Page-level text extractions
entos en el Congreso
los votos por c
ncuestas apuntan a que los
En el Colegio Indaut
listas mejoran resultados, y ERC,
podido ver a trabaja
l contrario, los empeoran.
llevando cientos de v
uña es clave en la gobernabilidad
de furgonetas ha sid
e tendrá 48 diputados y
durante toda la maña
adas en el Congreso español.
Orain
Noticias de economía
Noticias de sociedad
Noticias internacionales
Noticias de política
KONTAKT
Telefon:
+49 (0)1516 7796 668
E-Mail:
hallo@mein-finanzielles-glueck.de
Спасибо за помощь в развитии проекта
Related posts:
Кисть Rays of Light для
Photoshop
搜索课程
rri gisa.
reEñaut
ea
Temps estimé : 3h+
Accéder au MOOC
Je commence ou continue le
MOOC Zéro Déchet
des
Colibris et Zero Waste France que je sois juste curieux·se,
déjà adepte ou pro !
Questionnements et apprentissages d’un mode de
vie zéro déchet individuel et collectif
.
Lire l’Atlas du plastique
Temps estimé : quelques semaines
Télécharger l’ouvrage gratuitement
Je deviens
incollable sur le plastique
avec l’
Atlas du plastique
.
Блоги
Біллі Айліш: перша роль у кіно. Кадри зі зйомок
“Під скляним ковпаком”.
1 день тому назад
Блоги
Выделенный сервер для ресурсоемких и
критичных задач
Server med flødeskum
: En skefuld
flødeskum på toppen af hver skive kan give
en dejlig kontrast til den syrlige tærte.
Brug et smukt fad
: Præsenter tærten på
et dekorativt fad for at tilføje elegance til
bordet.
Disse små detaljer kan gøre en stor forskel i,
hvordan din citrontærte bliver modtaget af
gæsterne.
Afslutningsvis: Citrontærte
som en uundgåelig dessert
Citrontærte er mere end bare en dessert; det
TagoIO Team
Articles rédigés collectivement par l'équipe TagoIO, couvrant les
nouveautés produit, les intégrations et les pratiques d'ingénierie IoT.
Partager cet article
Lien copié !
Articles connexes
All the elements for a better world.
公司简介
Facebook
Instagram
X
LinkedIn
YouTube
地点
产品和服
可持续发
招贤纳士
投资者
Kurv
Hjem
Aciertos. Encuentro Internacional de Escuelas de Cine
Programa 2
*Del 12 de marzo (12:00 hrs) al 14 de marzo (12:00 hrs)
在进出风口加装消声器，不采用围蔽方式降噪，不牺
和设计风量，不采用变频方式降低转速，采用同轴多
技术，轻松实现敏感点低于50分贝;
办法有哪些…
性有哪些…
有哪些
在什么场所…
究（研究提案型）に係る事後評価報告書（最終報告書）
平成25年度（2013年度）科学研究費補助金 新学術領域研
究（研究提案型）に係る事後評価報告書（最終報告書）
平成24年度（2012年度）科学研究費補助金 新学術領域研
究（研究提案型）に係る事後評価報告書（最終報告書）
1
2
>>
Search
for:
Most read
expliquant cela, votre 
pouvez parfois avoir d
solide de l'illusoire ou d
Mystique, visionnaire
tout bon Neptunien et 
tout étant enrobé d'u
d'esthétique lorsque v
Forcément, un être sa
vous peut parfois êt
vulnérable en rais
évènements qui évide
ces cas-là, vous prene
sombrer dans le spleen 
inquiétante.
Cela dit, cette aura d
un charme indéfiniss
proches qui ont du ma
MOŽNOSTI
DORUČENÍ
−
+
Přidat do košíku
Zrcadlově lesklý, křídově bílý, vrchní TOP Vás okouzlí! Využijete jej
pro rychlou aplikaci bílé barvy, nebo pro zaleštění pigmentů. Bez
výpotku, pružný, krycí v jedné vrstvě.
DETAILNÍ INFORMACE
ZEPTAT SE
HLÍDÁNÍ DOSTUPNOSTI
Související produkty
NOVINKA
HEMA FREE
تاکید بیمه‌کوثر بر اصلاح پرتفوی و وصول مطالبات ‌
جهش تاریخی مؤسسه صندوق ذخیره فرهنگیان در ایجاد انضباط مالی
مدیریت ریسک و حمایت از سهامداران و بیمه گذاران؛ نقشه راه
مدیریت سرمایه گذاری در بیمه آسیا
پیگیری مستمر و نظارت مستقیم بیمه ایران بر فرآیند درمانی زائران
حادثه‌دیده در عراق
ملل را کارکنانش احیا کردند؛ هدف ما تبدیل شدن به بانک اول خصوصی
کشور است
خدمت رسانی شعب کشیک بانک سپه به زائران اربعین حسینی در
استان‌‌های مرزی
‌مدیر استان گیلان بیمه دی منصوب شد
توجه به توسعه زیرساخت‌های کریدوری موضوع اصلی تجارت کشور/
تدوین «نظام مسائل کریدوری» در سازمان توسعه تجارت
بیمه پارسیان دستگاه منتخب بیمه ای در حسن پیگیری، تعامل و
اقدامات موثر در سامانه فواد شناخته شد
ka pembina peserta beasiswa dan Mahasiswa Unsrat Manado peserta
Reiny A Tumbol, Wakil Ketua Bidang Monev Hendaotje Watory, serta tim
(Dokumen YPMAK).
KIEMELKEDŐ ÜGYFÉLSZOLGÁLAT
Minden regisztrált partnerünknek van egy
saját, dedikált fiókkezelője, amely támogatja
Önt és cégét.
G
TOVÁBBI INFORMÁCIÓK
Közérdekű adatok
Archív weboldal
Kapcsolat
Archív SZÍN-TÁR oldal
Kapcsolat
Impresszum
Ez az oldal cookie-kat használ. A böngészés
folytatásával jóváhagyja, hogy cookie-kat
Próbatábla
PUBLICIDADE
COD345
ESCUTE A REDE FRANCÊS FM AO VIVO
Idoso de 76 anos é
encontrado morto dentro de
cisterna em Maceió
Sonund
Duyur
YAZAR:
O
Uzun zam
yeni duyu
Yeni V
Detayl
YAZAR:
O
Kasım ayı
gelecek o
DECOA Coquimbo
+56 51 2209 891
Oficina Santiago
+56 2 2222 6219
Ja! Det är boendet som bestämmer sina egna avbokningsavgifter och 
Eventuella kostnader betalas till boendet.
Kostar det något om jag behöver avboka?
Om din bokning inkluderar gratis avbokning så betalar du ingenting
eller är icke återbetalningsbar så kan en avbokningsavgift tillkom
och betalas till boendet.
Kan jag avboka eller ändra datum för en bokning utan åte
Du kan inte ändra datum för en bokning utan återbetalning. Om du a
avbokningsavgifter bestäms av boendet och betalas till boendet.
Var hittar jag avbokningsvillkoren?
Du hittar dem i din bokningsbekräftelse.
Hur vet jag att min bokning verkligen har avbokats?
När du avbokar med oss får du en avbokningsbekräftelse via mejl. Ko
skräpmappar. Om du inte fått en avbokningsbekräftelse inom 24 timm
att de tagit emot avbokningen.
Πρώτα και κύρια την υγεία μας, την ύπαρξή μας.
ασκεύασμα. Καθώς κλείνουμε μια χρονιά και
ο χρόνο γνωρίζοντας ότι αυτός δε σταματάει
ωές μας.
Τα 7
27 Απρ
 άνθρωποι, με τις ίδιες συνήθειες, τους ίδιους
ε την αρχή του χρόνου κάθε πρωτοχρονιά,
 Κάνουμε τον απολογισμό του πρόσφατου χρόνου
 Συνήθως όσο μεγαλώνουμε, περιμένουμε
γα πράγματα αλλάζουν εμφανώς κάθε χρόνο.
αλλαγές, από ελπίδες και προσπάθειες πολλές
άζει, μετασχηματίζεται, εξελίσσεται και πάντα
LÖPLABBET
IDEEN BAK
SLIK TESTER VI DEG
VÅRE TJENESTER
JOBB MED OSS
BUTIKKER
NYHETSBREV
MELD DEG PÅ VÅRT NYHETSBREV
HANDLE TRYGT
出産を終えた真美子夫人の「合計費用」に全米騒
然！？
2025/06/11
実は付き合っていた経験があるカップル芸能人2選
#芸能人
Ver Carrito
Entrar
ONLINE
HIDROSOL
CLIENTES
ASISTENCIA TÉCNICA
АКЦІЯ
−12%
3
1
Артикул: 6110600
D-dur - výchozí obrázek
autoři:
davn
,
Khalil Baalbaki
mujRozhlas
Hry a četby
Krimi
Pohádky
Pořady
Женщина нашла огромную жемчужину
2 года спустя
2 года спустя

Work item
Each line from the one containing "ασκεύασμα. Καθώς κλείνουμε μια χρονιά και" through the last line of the entries above is to be returned exactly, and no others.

Solved problem
ασκεύασμα. Καθώς κλείνουμε μια χρονιά και
ο χρόνο γνωρίζοντας ότι αυτός δε σταματάει
ωές μας.
Τα 7
27 Απρ
 άνθρωποι, με τις ίδιες συνήθειες, τους ίδιους
ε την αρχή του χρόνου κάθε πρωτοχρονιά,
 Κάνουμε τον απολογισμό του πρόσφατου χρόνου
 Συνήθως όσο μεγαλώνουμε, περιμένουμε
γα πράγματα αλλάζουν εμφανώς κάθε χρόνο.
αλλαγές, από ελπίδες και προσπάθειες πολλές
άζει, μετασχηματίζεται, εξελίσσεται και πάντα
LÖPLABBET
IDEEN BAK
SLIK TESTER VI DEG
VÅRE TJENESTER
JOBB MED OSS
BUTIKKER
NYHETSBREV
MELD DEG PÅ VÅRT NYHETSBREV
HANDLE TRYGT
出産を終えた真美子夫人の「合計費用」に全米騒
然！？
2025/06/11
実は付き合っていた経験があるカップル芸能人2選
#芸能人
Ver Carrito
Entrar
ONLINE
HIDROSOL
CLIENTES
ASISTENCIA TÉCNICA
АКЦІЯ
−12%
3
1
Артикул: 6110600
D-dur - výchozí obrázek
autoři:
davn
,
Khalil Baalbaki
mujRozhlas
Hry a četby
Krimi
Pohádky
Pořady
Женщина нашла огромную жемчужину
2 года спустя
2 года спустя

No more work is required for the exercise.